The Northwest Art and Air Festival is an annual festival in Albany, Oregon, United States that celebrates local art and aeronautics. The Oregon Festival and Events Association has twice named the festival "best in its budget class" and in recent years the festival has averaged 40,000 visitors during the course of the event. In 2008 festival attendance was described by city officials as "the biggest by far".

The Northwest Art and Air Festival was conceived in August 2000. It is run by Albany Parks & Recreation and the Albany Visitors Association, and is sponsored by a local aerospace alloy manufacturing company, ATI Wah Chang. It suffered its only cancellation: in 2020.

Locations include Timber Linn Park and the Albany Municipal Airport.

== Art ==
Over 70 artists from Oregon showcase their work. Art includes, pottery and ceramics,
wood furniture and woodworking, jewelry, lotions and soaps, painting, photography, rugs, and toys.

== Music ==
Music is performed on two stages with notable acts appearing in the Oregon Amphitheater on Saturday night. Past acts have included Joan Baez, Los Lobos, Johnny Rivers, Christopher Cross and, in 2008, Little River Band.

==Air==
The Albany Municipal Airport hosts a variety of events including a display from the U.S. Army of a Blackhawk helicopter. Local pilots instruct children from ages 8 through 17 on the basics of flight through a 20-minute instruction session called Young Eagles, which ends in a 20-minute airplane ride over the Willamette Valley. Airplane and helicopter flights are offered. Radio controlled airplanes are put out for display. Ultralights, experimental aircraft and small jet planes are present and flying.

===Balloons===
A signature production of the Northwest Art and Air Festival is said to be its "Night Glow" hot air balloon lighting.
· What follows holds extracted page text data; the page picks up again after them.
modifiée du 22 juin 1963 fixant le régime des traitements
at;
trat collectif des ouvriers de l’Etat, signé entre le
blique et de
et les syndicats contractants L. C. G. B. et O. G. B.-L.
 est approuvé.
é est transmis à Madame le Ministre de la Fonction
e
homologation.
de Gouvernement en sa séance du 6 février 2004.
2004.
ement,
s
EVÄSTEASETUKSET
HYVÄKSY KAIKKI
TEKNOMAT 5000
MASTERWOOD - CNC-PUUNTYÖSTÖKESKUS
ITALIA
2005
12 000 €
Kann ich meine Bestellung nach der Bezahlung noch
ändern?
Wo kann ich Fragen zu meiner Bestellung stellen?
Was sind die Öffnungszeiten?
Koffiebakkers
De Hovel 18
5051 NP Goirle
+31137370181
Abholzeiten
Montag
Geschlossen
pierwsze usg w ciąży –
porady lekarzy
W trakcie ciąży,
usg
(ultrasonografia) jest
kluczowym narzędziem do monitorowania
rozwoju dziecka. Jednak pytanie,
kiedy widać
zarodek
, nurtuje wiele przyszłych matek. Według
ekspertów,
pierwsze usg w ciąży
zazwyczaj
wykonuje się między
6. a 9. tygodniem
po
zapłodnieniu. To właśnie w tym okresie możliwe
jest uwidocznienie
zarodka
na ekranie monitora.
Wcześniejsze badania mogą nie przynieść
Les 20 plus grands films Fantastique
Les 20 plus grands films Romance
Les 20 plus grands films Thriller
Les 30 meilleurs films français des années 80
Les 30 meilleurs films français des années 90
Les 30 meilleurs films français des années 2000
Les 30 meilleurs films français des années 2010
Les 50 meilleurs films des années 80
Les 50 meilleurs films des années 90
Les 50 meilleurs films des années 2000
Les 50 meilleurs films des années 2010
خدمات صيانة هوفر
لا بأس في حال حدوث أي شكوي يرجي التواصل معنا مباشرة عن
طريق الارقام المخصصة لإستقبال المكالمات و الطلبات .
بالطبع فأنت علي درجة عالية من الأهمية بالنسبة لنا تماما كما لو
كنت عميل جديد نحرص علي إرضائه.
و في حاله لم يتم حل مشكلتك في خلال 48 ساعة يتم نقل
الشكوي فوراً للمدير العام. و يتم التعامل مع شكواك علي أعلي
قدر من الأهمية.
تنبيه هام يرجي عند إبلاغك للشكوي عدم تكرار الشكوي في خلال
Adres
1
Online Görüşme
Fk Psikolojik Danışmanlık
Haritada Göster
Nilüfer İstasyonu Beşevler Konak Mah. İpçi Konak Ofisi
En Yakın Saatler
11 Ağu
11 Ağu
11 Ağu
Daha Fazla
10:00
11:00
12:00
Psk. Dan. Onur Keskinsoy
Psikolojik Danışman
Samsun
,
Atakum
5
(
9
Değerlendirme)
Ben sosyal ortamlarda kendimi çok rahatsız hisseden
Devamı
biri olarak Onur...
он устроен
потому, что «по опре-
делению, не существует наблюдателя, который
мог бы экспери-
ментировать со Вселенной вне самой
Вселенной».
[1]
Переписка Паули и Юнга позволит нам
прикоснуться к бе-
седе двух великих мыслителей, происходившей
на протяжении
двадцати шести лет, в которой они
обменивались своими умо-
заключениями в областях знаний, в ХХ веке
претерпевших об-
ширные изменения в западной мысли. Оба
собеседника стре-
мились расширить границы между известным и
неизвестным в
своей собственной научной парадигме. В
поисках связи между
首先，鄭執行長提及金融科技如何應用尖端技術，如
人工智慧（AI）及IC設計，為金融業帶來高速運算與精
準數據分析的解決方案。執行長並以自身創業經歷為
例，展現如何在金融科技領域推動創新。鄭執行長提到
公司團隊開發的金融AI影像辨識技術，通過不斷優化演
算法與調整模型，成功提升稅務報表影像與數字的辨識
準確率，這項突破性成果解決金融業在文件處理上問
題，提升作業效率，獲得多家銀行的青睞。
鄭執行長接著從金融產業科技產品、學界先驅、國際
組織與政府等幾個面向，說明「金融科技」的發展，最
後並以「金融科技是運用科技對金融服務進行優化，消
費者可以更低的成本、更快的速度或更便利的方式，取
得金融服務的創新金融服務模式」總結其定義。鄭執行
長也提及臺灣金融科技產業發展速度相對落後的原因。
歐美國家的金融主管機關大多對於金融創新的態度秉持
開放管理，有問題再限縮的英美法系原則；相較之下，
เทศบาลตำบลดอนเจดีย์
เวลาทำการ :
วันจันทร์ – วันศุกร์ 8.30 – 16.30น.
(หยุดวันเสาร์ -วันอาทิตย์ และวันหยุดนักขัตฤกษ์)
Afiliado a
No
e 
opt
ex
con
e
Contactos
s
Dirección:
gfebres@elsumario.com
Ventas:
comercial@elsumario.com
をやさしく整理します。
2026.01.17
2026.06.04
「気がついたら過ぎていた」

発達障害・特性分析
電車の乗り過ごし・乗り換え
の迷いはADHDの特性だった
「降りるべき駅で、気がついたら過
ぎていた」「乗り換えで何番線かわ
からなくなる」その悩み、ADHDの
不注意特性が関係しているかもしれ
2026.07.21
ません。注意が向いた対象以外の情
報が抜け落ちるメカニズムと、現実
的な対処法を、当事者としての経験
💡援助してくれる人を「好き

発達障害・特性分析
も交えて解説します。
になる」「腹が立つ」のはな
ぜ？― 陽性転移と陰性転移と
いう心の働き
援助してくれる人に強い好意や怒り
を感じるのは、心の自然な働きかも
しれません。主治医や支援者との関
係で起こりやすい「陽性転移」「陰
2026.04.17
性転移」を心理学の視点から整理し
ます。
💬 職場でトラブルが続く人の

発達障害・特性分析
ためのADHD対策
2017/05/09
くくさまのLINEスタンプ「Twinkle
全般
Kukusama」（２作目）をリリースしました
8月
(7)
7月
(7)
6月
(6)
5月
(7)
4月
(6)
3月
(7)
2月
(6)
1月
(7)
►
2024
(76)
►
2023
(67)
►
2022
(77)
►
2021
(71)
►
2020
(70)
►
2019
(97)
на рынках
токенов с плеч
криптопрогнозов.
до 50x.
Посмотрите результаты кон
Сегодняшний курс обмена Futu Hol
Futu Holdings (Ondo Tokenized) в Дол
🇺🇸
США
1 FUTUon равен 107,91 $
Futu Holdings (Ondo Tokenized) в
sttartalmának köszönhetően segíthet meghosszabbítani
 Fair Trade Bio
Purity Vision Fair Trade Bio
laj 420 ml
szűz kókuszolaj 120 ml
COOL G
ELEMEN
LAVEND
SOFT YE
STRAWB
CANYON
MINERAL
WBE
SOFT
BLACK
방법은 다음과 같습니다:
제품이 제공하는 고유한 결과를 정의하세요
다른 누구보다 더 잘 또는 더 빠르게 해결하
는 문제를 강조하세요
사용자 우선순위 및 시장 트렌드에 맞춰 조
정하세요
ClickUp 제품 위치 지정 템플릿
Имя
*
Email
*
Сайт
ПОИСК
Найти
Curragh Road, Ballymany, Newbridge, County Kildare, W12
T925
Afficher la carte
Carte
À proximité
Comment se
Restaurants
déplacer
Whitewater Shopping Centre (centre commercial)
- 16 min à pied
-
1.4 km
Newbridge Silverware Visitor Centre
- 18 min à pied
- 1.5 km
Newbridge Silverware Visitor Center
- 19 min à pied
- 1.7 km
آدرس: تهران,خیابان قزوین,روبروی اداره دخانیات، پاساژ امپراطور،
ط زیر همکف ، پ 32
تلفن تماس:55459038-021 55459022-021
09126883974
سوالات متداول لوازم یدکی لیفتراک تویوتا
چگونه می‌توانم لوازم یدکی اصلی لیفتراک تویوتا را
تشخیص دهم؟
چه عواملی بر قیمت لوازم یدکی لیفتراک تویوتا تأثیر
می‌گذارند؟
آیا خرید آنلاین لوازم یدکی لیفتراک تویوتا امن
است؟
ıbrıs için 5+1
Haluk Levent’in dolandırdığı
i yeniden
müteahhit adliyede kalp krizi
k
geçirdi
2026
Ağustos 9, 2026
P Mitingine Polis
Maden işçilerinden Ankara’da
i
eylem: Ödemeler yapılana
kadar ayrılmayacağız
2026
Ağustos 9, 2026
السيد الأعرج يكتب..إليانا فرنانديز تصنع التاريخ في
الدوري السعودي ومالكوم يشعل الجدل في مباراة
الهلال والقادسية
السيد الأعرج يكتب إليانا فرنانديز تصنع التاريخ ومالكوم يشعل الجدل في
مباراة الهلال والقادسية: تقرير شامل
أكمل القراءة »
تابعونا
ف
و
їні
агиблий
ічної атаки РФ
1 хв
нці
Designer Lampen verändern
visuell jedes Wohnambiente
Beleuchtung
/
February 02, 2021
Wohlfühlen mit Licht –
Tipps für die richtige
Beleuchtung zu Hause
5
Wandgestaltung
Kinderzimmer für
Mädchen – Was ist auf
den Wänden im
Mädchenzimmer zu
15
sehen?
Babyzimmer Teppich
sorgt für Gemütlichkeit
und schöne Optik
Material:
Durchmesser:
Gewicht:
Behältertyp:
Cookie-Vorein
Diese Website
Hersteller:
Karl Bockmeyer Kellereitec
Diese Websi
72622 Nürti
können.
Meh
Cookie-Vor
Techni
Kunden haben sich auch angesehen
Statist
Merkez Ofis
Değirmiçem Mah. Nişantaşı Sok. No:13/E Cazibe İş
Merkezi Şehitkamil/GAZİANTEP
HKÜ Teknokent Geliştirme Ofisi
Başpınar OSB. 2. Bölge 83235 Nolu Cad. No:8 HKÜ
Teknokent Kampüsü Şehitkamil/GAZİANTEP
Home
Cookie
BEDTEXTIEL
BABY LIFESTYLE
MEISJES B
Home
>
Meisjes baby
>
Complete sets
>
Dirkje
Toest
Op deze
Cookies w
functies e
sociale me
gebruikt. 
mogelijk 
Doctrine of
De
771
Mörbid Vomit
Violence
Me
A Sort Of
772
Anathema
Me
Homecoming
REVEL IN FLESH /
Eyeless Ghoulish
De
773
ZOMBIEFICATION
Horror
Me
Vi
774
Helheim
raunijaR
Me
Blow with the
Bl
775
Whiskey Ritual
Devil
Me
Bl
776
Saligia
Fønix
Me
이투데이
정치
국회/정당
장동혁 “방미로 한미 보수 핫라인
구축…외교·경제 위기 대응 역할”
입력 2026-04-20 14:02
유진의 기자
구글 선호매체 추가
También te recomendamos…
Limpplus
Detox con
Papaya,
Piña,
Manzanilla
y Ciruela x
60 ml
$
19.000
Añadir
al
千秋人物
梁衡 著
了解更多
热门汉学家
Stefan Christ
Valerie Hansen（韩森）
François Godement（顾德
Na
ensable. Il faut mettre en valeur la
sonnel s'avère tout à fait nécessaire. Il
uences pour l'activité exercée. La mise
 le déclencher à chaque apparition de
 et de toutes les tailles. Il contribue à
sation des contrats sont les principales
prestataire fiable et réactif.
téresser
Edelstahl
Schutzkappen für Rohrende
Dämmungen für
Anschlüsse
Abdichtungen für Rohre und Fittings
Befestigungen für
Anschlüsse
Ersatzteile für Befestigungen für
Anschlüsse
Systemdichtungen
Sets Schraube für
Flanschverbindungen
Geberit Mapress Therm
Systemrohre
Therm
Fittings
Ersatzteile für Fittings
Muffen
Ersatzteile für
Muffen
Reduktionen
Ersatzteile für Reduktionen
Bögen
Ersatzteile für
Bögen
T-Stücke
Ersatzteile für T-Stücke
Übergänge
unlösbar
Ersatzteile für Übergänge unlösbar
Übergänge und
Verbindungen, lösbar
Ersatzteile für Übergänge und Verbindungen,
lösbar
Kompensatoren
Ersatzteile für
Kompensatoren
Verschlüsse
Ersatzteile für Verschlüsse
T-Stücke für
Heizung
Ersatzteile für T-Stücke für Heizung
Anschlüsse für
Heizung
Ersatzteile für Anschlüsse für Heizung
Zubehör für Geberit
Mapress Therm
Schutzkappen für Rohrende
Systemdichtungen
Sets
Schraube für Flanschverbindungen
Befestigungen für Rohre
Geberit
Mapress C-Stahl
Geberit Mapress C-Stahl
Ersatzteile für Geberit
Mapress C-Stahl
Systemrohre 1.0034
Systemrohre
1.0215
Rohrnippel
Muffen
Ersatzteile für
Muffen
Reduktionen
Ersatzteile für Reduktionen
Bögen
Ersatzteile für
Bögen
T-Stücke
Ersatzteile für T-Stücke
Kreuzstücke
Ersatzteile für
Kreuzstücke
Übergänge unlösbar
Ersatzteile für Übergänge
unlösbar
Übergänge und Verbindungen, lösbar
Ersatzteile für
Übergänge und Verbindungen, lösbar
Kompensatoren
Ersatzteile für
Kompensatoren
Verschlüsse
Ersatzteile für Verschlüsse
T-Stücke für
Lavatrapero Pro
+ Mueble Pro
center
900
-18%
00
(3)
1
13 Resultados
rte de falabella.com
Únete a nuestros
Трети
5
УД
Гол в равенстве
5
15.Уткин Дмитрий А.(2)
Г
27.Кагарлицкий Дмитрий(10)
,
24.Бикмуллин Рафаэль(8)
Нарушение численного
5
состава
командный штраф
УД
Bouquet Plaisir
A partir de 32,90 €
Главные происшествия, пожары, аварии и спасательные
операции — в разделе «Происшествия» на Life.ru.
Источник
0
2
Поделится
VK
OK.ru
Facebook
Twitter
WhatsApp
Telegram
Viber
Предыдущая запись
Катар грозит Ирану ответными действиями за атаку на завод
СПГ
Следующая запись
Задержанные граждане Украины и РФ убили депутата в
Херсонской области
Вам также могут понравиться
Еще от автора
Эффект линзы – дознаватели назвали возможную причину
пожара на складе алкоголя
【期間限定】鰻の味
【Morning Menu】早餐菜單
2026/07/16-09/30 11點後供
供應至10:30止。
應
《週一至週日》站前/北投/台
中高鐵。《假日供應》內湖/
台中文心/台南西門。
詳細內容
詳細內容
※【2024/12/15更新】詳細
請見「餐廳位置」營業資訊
At dusk in Timber Linn Park, balloons ignite their engines—this illuminates the balloons like giant nightlights. The show is coordinated to music and in 2008 added a laser light show.

In the early morning on Friday, Saturday, and Sunday, at least forty balloons are launched. Spectators are allowed to get close to the balloons as they fill and get ready to launch. Rides are available for a fee.